Putting Cytokine Through Its Paces
The next step was to see if CLC could actually inhibit locomotor activity. Switching to hamsters, they infused CLC into the third ventricle close to its putative GP130-containing receptors. As long as the cytokine was present, the animals refrained from moving. CLC was thought to work through the GP130-containing receptor, but it was not clear if this receptor was actually responsible for delivering the activity-quieting message. To find out, Kraves infused another GP130-stimulating cytokine, CNTF, into the third ventricle. Again, the hamsters remained at rest. Finally, he blocked the GP130 receptor using anti-GP130 antibodies. The animals hopped onto their wheels two hours earlier than normal.

“In order to create such a sharp transition between rest and activity—no running-wheel activity and then, bam, this very sharp active zone that starts within one minute every day even without any environmental signal—you probably have to have overlapping signals that are rhythmically released.”
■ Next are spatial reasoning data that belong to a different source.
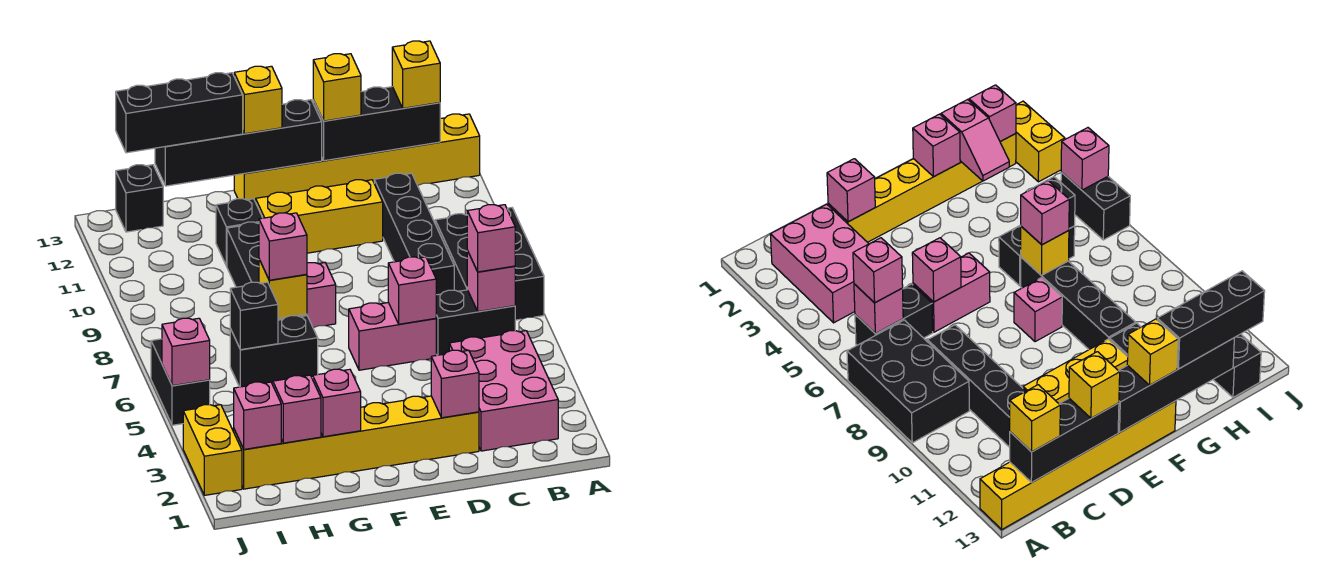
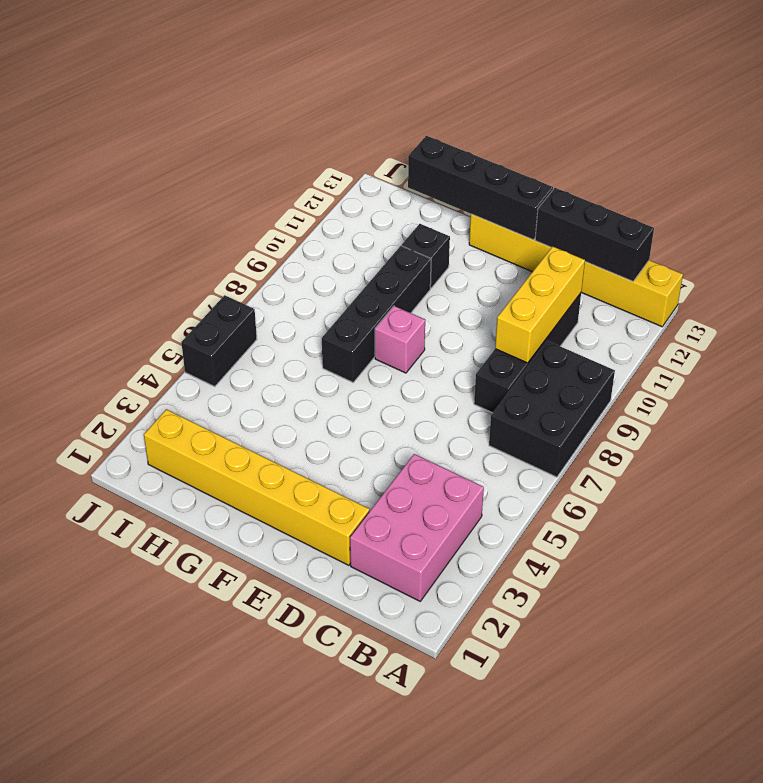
yellow 1x3 brick [495,246,585,363] -> yellow 1x3 brick turned to [256,180,383,253]
none -> black 1x2 brick [436,290,515,355]
none -> pink 1x2 brick [349,303,436,370]
none -> black 1x2 brick [230,316,318,387]
none -> black 1x1 brick [116,165,163,232]

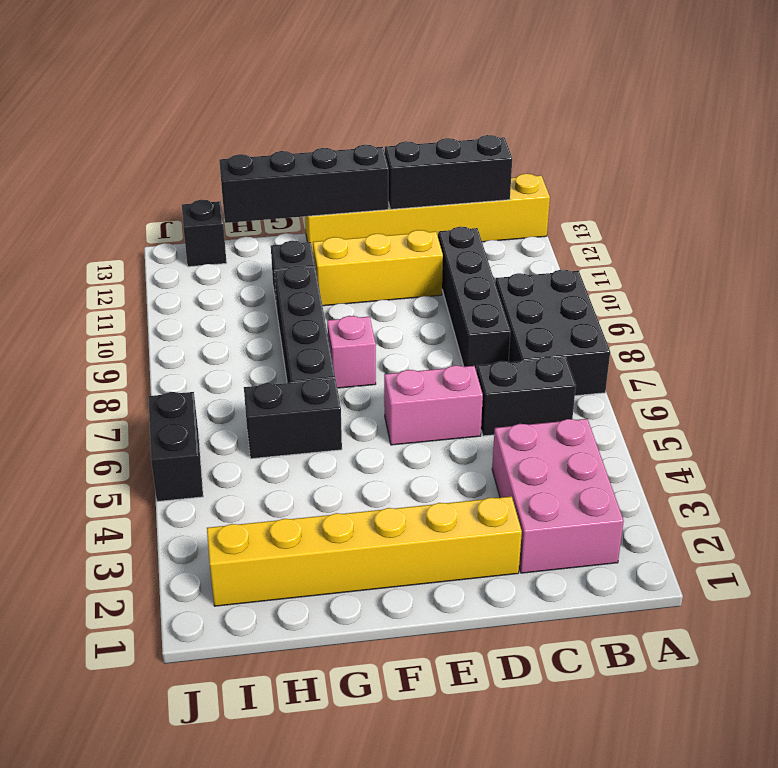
none -> yellow 1x2 brick [183,405,242,495]
none -> pink 1x1 brick [467,251,515,312]
none -> pink 1x1 brick [431,350,479,418]
none -> pink 1x1 brick [388,257,436,324]

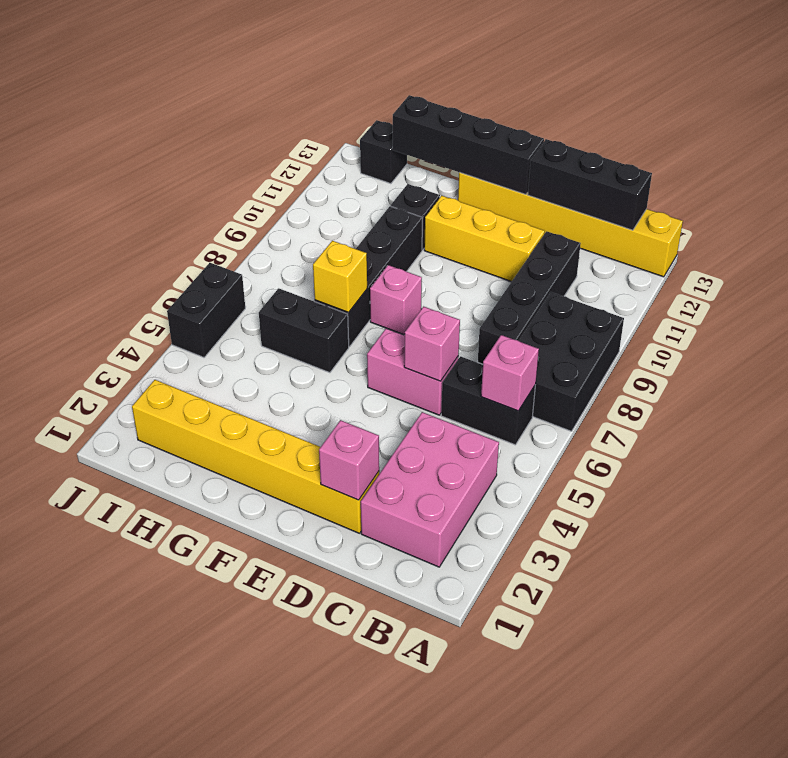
none -> yellow 1x2 brick [183,405,242,495]
none -> pink 1x1 brick [313,369,361,437]
none -> pink 1x2 slope [271,375,321,443]
none -> black 1x1 brick [230,282,278,350]

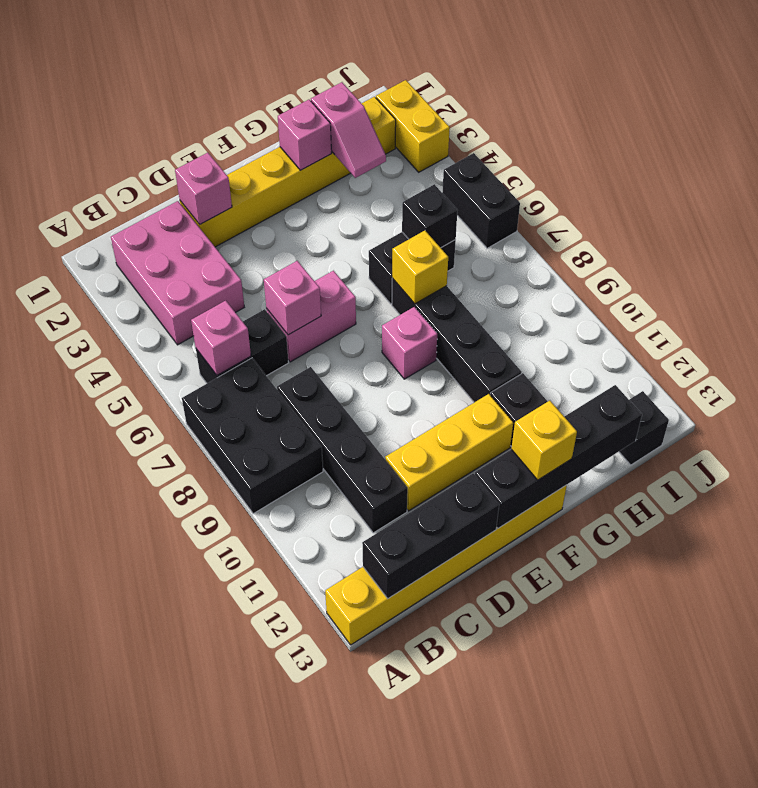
none -> pink 1x1 brick [234,382,281,449]
none -> pink 1x1 brick [162,318,210,386]
none -> pink 1x1 brick [467,205,515,272]
none -> yellow 1x1 brick [392,41,440,108]

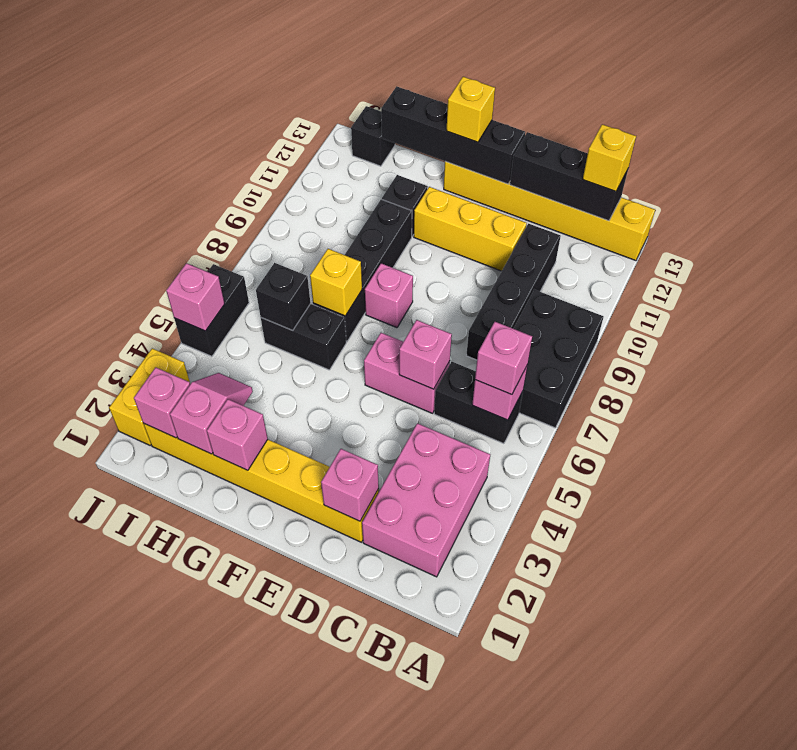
none -> yellow 1x1 brick [313,54,361,121]
none -> pink 1x1 brick [259,213,307,280]
none -> black 1x3 brick [116,73,243,153]

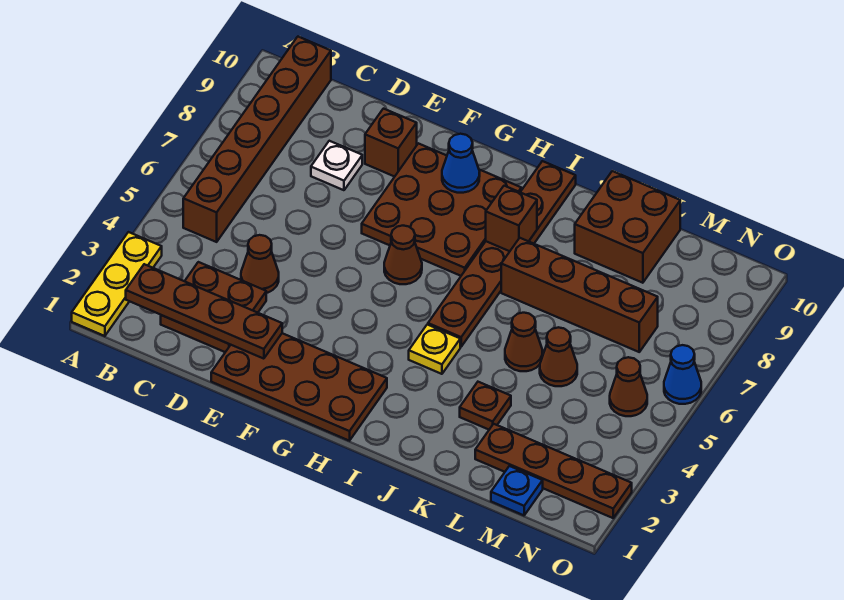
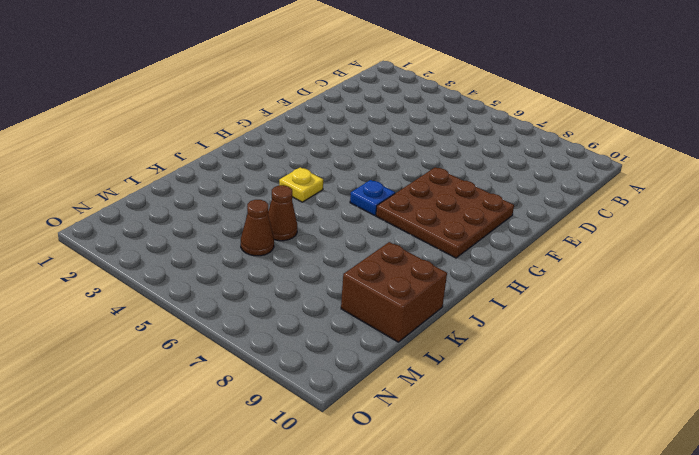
blue 1x1 plate [350,180,395,215] -> blue 1x1 plate moved to [491,466,543,515]
none -> yellow 1x3 plate [72,232,162,336]
none -> brown 1x6 brick [183,37,331,242]
none -> brown 2x2 plate [161,262,266,352]

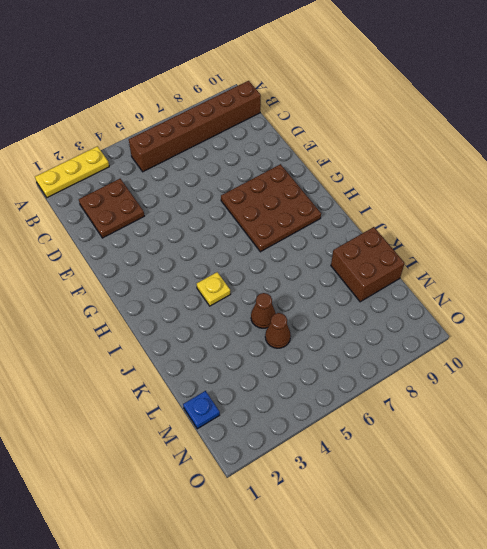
none -> brown 1x1 cone [241,235,279,293]
none -> white 1x1 plate [311,141,362,190]
none -> brown 2x4 plate [211,333,387,441]

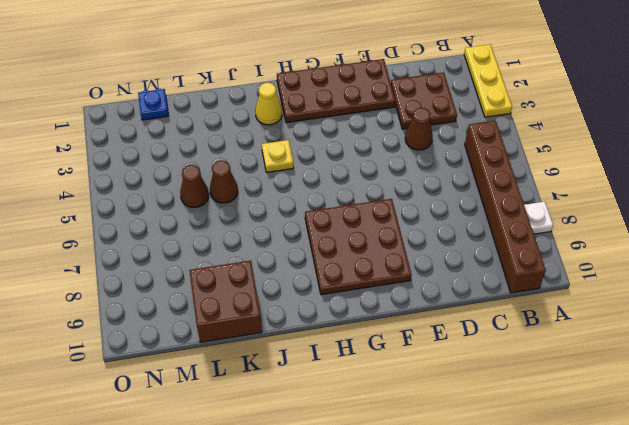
white 1x1 plate [524,202,553,234] -> white 1x1 plate moved to [311,141,362,190]
yellow 1x1 cone [255,83,282,125] -> none
none -> brown 1x1 brick [365,109,417,177]
none -> brown 1x1 cone [384,226,422,284]
none -> brown 1x6 plate [428,161,576,347]

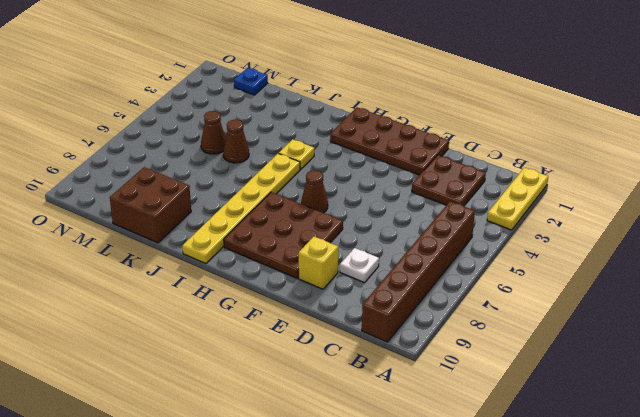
yellow 1x1 brick [299,237,338,289] -> brown 1x1 brick [365,109,417,177]
yellow 1x6 plate [182,153,300,264] -> brown 1x6 plate [428,161,576,347]
none -> brown 1x1 cone [241,235,279,293]
none -> brown 1x4 brick [501,238,658,352]
none -> brown 1x1 plate [460,382,511,430]

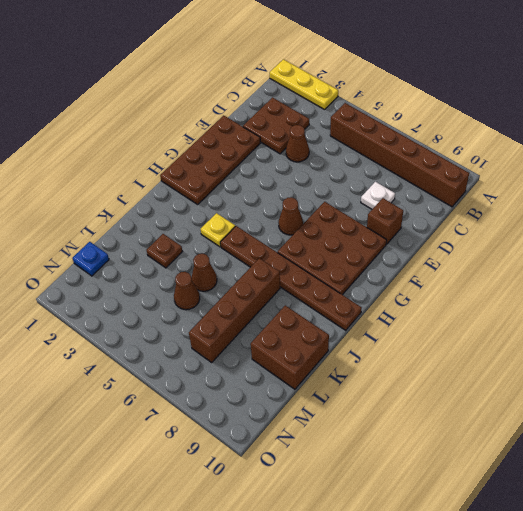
none -> brown 1x4 plate [475,424,632,518]
none -> brown 1x1 cone [610,357,647,416]
none -> blue 1x1 cone [664,345,701,404]

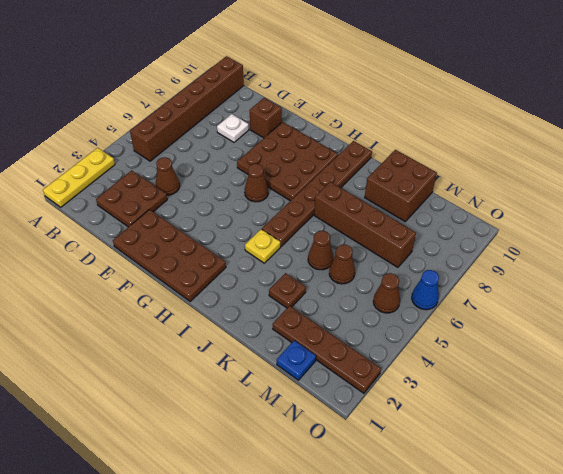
none -> brown 1x4 plate [126,264,282,359]
none -> blue 1x1 cone [442,134,480,193]
none -> brown 1x1 brick [486,186,537,251]

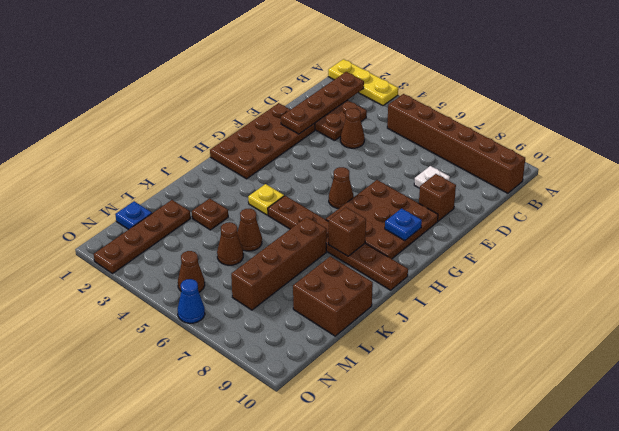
blue 1x1 plate [385,208,422,241] -> blue 1x1 cone [442,134,480,193]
The fact that they did not jump on earlier in the rest period is probably due to the activity of the other locomotor-inhibiting factors, TGF-alpha and prokineticin-2. And there may be more. “Three factors have been postulated to perform similar functions so far,” said Kraves. “What is interesting is their apparent temporal specificity. Prokineticin-2 peaks early in the rest phase while CLC peaks very late. TGF-alpha is overlapping with both and that may allow for the very precise temporal control of the structure of the locomotor activity.”

He and Weitz compare this pattern to what happens in developing embryos. Multiple signaling molecules are released at various times and places to form overlapping spatial gradients that ultimately create the precise spatial borders of developing organs and tissues. The sharp transition from rest to activity may be a temporal equivalent of those spatial borders and could be due to the overlapping, rhythmic release of CLC, TGF-alpha, and prokineticin-2. Though speculative, the idea is testable and, in this sense, modern circadian biology may be turning a page in its history. In the 1990s, circadian biologists like Weitz were preoccupied with understanding how individual clock cells in the SCN actually work. Now he and his colleagues are looking at ensembles of clock cells in the SCN, such as those secreting CLC, TGF-alpha, and prokineticin-2, and asking how they communicate to bring about particular circadian behaviors.

There is a third episode waiting to be written. Until recently, it was assumed that the SCN was the only circadian clock in the body. It now appears that there are clusters of clock cells in other structures in the brain and even in organs such as the lungs, heart, and liver (Focus May 3, 2002). “How do these other clock structures communicate—what are the rules?” Weitz asked. “Are they communicating back to the SCN? And what are they really doing for the animal?” The clock is already ticking on the search for answers. “We have lots of experiments along this line,” said Weitz.